The story itself doesn't want to take things seriously.  There is a subplot of Alma and Elliot's marriage being on the rocks.  If I understand it correctly, Elliot is jealous when Alma confesses she had dessert with another man.  DESSERT?  How dare she partake in pastries without her single-expression husband?  It reminds me of a scene from an episode of The Golden Girls, where Rose has gone to a fancy restaurant that her cheapskate boyfriend Miles only visits to pick up day-old pastries.  When she is discovered by Miles, Rose begs his forgiveness.  "I didn't mean to eat behind your back," she says.   Alma might just as well have said that.  It would have made as much sense as the introduction of a story that was ultimately irrelevant to anything going on. 

I also wondered why Julian had to constantly carry Jess around in his arms.  At one point I actually wondered whether little Jess was capable of walking given Julian's insistence on carrying his ten-to-twelve year old girl all over the place.

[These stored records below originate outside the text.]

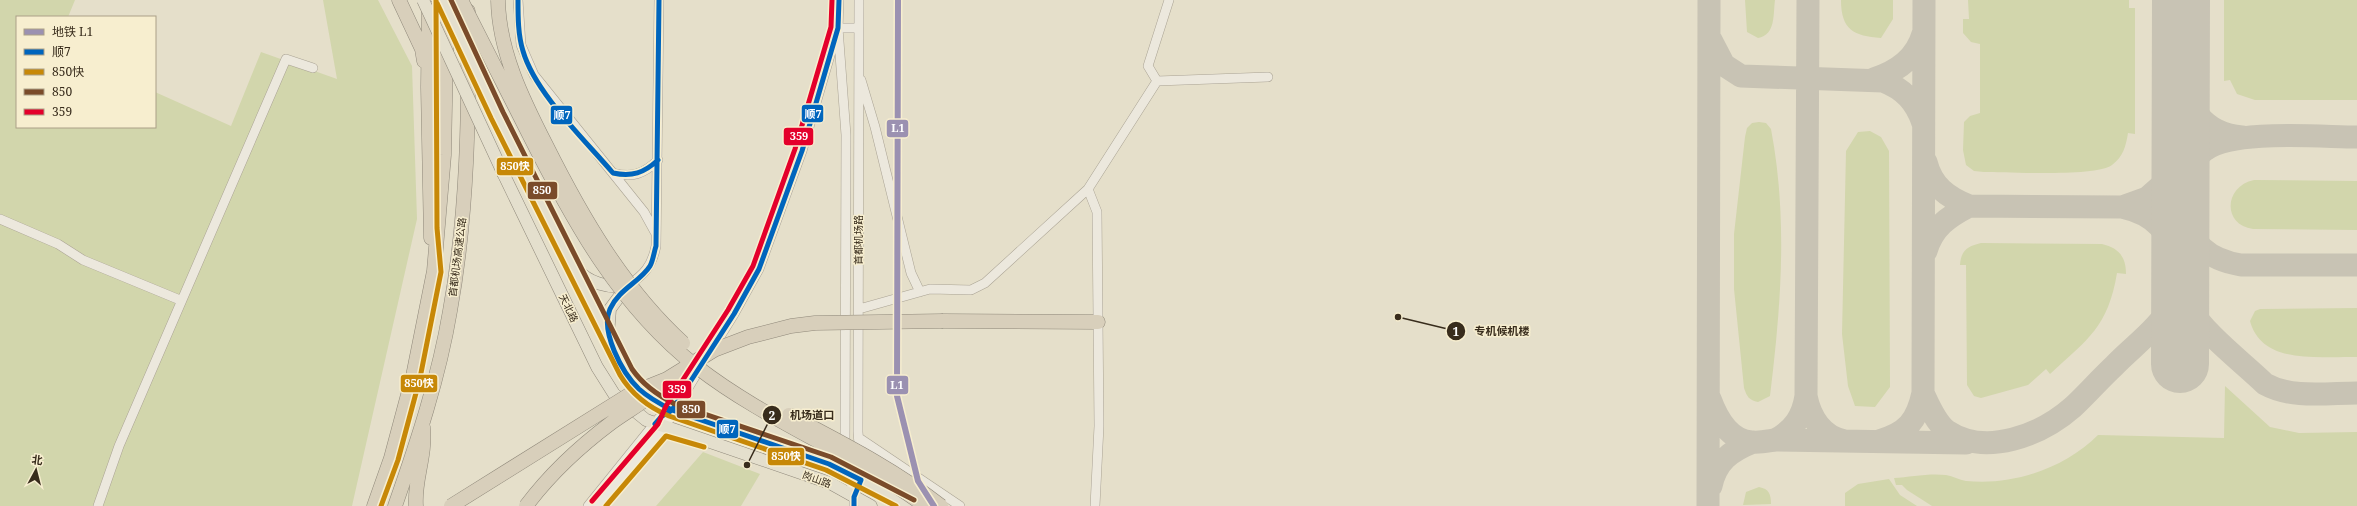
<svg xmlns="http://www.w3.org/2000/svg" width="2357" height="506" viewBox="0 0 2357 506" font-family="'Noto Serif','Noto Sans SC',serif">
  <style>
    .green { fill: #d2d6ac }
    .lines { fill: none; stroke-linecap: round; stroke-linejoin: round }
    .taxiway { stroke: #c8c3b4; stroke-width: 23 }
    .runway { stroke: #c8c3b4; stroke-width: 58 }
    .minor-casing { stroke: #aaa394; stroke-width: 10 }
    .major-casing { stroke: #8f887a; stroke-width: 13 }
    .highway-casing { stroke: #8f887a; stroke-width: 15 }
    .minor { stroke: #ece8dd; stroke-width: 9 }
    .major { stroke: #e4dfcd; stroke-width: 12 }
    .highway { stroke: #d8cfbb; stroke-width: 14 }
    .major-bridge-casing { stroke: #8f887a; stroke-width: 13; stroke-linecap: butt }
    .highway-bridge-casing { stroke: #8f887a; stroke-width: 15; stroke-linecap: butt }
    .major-bridge { stroke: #e4dfcd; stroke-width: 12 }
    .highway-bridge { stroke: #d8cfbb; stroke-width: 14 }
    .bus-1-casing { stroke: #f7eecf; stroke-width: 8 }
    .bus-2-casing { stroke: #f7eecf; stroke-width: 8 }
    .bus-3-casing { stroke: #f7eecf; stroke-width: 8 }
    .bus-4-casing { stroke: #f7eecf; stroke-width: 8 }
    .bus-1 { stroke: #0065bd; stroke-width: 5 }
    .bus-2 { stroke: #c78807; stroke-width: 5 }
    .bus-3 { stroke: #7a4b2a; stroke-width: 5 }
    .bus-4 { stroke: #e4002b; stroke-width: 5 }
    .metro-1-casing { stroke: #f7eecf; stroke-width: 9 }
    .metro-1 { stroke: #9b91b1; stroke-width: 6 }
    .labels { text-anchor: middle; stroke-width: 3; stroke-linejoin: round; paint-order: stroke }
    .street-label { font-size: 10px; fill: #382c1c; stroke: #f7eecf }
    .leader { fill: none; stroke: #382c1c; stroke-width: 1.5 }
    .callout-dot { fill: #382c1c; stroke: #f7eecf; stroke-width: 1.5 }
    .mark-label { font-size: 12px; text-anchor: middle; font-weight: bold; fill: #fff }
    .callout-label { font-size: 11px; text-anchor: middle; font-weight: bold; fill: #382c1c; stroke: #f7eecf; stroke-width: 3; stroke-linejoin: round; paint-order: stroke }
    .line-badge { stroke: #f7eecf; stroke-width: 1.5 }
    .badge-label { font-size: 11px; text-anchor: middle; font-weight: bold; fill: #fff }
  </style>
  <rect width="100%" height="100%" fill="#e5dfca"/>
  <!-- green -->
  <path class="green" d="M0 0H75L68 17H17V127H155V92L231 126 261 52 337 79 323 0H378L412 66 417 219 352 506H0Z
    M1745 0H1775C1773 14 1776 35 1758 38L1747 32Z
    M1841 0H1893V19L1881 38C1854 36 1841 30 1841 0Z
    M1968 0H2129V8H2135V134L2128 133C2126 146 2123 157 2112 165 2096 177 2008 172 1984 172L1974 171 1966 165 1963 150 1964 122 1970 116 1980 113V44L1971 42 1963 33V19H1969Z
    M2224 0H2357V100H2255L2237 94 2230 80 2224 81Z
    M1759 122 1766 123 1771 129C1788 219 1781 306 1770 396L1758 402C1749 400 1747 397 1744 388L1734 289V234L1745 137 1747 128 1752 123Z
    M1870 131 1881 137 1889 151 1890 387 1875 407 1855 406 1848 386 1842 334 1846 151 1858 132Z
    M2254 180 2357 181V230L2253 229C2222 225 2224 186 2254 180Z
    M1981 243 2102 244C2119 248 2126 257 2126 274L2117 273C2108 327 2088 339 2050 374L2046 369 2028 385 1981 398 1974 396 1967 385 1966 265H1960C1961 250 1968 246 1981 243Z
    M2357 308V357C2321 356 2262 366 2250 321L2255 311 2260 309Z
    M2225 386 2270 427 2299 433 2357 432V506H1932L1907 490 1902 485H1896L1894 478C1910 477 1929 473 1946 475 1953 476 1959 480 1966 481 2013 486 2065 468 2098 435L2224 438Z
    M703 452 760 474 741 506H656Z
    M1889 479 1900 495 1917 506H1845V493L1858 484Z
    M1759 487C1769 489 1771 494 1771 504L1743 505 1746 492Z"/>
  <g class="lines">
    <!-- taxiway -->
    <path class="taxiway" d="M1711 40 1724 65 1741 76 1883 81C1904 89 1916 102 1923 123
      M2181 64C2184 102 2200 134 2242 137
      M1874 79C1898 71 1916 58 1923 34
      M1926 162C1932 186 1947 197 1969 206L2122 207 2147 198 2164 183 2180 150
      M2180 191C2185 175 2191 160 2205 150 2233 129 2321 137 2357 137
      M2122 207C2158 215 2166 232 2180 263
      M2180 213C2194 243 2205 259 2241 265H2357
      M1926 251C1933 227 1948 217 1969 206
      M2180 276C2182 286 2183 298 2188 306 2207 336 2240 360 2265 384 2292 399 2328 393 2357 393
      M1923 393C1929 406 1936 423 1947 431 1986 457 2041 435 2073 407 2087 394 2100 379 2114 366 2133 346 2161 327 2173 301 2177 293 2178 283 2180 275
      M1806 396 1808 0
      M1710 399C1717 418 1730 441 1752 442 1759 443 1768 441 1775 440L1966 443
      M1775 440C1794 430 1803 416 1806 396 1810 417 1822 437 1845 441
      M1879 441C1907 433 1917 421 1923 393L1924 0
      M1711 486C1716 462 1730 451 1753 442
      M1708 506 1709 0"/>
    <!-- runway -->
    <path class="runway" d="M2180 364 2181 0"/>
    <!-- minor casing -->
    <g class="minor-casing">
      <path id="minor" d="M518 0 521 45 534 75 644 212 655 232
        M839 0 838 28 846 135 845 450 854 497V506
        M859 0 858 432 860 457
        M838 28H858
        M861 80 875 127 911 273 920 292
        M1157 81 1148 66 1169 0
        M613 173C632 178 644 174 658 160
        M1088 189 1097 212 1099 426 1095 506
        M0 219 58 244 83 260 180 300
        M627 286C644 275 652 266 656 246L659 0
        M859 309 930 289 971 290 985 283 1088 189 1157 81 1268 77
        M711 351 734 314 759 269 802 151 838 28
        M859 438 960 506
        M98 506 119 446 286 59 313 68
        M588 506 659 418 672 410
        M597 506 664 428 702 365"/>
    </g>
    <!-- major casing -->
    <g class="major-casing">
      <path id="major" d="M497 115 626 372 646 396 664 406 829 464 911 506
        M504 175 597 367 614 394 646 420 830 483 871 506
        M577 269C588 283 608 288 625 286
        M608 335 610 309 627 286"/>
    </g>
    <!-- highway casing -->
    <g class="highway-casing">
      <path id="highway" d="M399 0 422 49 424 61
        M429 8 428 87 431 238
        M943 321 1098 322
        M374 506 391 458 413 376 434 271 444 155 447 3
        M395 506C417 443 439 377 450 311 468 212 469 111 468 11
        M416 506C414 479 426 457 423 427"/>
    </g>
    <!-- minor -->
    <use href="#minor" class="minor"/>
    <!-- major -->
    <use href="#major" class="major"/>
    <!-- highway -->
    <use href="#highway" class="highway"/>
    <!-- major-bridge casing -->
    <g class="major-bridge-casing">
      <path id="major-bridge" d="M423 0 504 175
        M443 0 497 115"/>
    </g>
    <!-- highway-bridge casing -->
    <g class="highway-bridge-casing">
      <path id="highway-bridge" d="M461 0C484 46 507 91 530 136 574 223 620 307 697 367 768 422 853 453 925 506
        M498 0C499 52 523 100 546 145 582 217 623 288 683 343
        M789 415C842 443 894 469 941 506
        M451 506 632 393 667 379 714 350 748 337 791 326 815 323 943 321
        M526 506C550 474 579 447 611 423 630 409 651 399 666 380"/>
    </g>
    <!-- major-bridge -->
    <use href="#major-bridge" class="major-bridge"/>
    <!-- highway-bridge -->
    <use href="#highway-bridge" class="highway-bridge"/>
    <!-- bus-1 casing -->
    <g class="bus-1-casing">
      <path id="bus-1" d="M518 0C518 17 518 35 523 51 535 93 585 140 613 173 632 177 644 173 658 160
        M659 0 656 246C654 252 653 261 650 266 640 282 619 289 610 309 600 331 622 373 639 389 649 398 660 404 672 410L829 464 861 480 854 497V506
        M655 424 662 416 672 410 734 314 759 269 802 151 838 28 839 0"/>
    </g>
    <!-- bus-2 casing -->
    <g class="bus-2-casing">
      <path id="bus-2" d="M437 3 491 118 620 375C632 395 648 407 669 416L826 470 896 506
        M381 506 398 460 420 378 441 272 437 228 436 0
        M606 506 666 436 704 447"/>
    </g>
    <!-- bus-3 casing -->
    <g class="bus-3-casing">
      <path id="bus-3" d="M451 0 503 112 632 369C643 385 657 395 675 404L831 457 914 500"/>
    </g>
    <!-- bus-4 casing -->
    <g class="bus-4-casing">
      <path id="bus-4" d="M592 501 658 424 666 406 728 310 753 266 795 149 831 27 832 0"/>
    </g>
    <!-- bus-1 -->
    <use href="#bus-1" class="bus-1"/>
    <!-- bus-2 -->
    <use href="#bus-2" class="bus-2"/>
    <!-- bus-3 -->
    <use href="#bus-3" class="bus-3"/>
    <!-- bus-4 -->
    <use href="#bus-4" class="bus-4"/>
    <!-- metro-1 casing -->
    <g class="metro-1-casing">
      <path id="metro-1" d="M898 0 897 396 918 481 934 506"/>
    </g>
    <!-- metro-1 -->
    <use href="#metro-1" class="metro-1"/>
  </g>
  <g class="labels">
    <!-- street labels -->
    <g class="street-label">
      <text transform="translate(858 240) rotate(-90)" y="4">首都机场路</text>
      <text transform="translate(457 257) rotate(-83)" y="4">首都机场高速公路</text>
      <text transform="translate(569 308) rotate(64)" y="4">天北路</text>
      <text transform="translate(817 479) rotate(20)" y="4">岗山路</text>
    </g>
  </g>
  <!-- callouts -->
  <path class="leader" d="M1398 317L1456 331M747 465L772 415"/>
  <g class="callout-dot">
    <circle cx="1398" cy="317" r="4"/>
    <circle cx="747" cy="465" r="4"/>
    <circle cx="1456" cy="331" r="10"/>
    <circle cx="772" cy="415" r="10"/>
  </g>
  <g class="mark-label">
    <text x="1456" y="336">1</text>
    <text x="772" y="420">2</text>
  </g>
  <g class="callout-label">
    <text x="1502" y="335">专机候机楼</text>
    <text x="812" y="419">机场道口</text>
  </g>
  <g class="line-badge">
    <rect x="801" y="104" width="23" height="19" rx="4" fill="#0065bd"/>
    <rect x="550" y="105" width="23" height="20" rx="4" fill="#0065bd"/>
    <rect x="886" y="119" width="23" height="19" rx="4" fill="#9b91b1"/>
    <rect x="783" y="127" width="31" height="19" rx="4" fill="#e4002b"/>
    <rect x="496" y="157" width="38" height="19" rx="4" fill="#c78807"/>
    <rect x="527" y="181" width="31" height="19" rx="4" fill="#7a4b2a"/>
    <rect x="400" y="374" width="38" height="19" rx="4" fill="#c78807"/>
    <rect x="886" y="375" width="23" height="20" rx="4" fill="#9b91b1"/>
    <rect x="662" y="380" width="30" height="19" rx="4" fill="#e4002b"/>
    <rect x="676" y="400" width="30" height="19" rx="4" fill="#7a4b2a"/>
    <rect x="716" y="419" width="23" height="20" rx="4" fill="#0065bd"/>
    <rect x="767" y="447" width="38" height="19" rx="4" fill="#c78807"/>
  </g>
  <g class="badge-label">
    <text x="813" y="118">顺7</text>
    <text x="562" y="119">顺7</text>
    <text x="898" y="132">L1</text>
    <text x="799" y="140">359</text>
    <text x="515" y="170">850快</text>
    <text x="542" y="194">850</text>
    <text x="419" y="387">850快</text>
    <text x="897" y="389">L1</text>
    <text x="677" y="393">359</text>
    <text x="691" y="413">850</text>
    <text x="727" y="433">顺7</text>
    <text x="786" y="460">850快</text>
  </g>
  <!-- legend -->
  <rect x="16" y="16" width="140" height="112" fill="#f7eecf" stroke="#aba087"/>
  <rect x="24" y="29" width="20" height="6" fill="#9b91b1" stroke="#aba087"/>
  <text x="52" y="36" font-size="12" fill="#382c1c">地铁 L1</text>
  <rect x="24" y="49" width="20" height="6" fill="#0065bd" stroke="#aba087"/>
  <text x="52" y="56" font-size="12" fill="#382c1c">顺7</text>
  <rect x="24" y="69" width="20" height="6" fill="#c78807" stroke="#aba087"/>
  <text x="52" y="76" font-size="12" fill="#382c1c">850快</text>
  <rect x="24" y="89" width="20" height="6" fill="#7a4b2a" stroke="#aba087"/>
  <text x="52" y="96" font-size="12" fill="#382c1c">850</text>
  <rect x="24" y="109" width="20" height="6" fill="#e4002b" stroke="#aba087"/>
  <text x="52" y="116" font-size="12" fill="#382c1c">359</text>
  <!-- north arrow -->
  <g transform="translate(36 470) rotate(7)" stroke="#f7eecf" stroke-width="3" paint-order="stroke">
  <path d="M0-3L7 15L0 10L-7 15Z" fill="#382c1c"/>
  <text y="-6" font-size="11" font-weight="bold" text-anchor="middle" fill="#382c1c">北</text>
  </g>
</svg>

Characters pop in and out without reason, everyone was directed to play this as hyper-serious as possible and never show any real sense of emotion.  We're asked to believe nonsense (such as when after a frightful crash, Julian can walk out of it with hardly a scratch before taking glass and slitting his wrists).  James Newton Howard's score tries too hard to be spooky when it only adds to the ridiculousness of the entire project. 

There's taking things seriously, and then there's being serious to where it's unintentionally funny.  The Happening goes for the latter, determined to make every wrong decision whenever it can.  What can be said of someone who keeps making worse and worse films (The Village, The Happening, The Last Airbender, After Earth) and somehow is STILL being hired?

The film is badly-written with an inane plot.  The film is badly-directed, with some shockingly inept performances from the entire cast bar none.  The Happening ultimately might not be the worse film M. Night Shyamalan has made, but for someone once touted as 'the new Spielberg', The Happening proves that reports of Shyamalan's genius were greatly exaggerated. 

DECISION: F-



2 comments:

  1. When I read the beginning of your review on the dashboard I was think, "I thought everyone absolutely hated this movie, I can't believe you liked it." Hilarious and perfect opening to the review. Fortunately, I have not seen the Happening and I will try to continue to avoid it. M. Night Shyamalan's movies have really sucked of late, has even he made a decent movie in the last few years?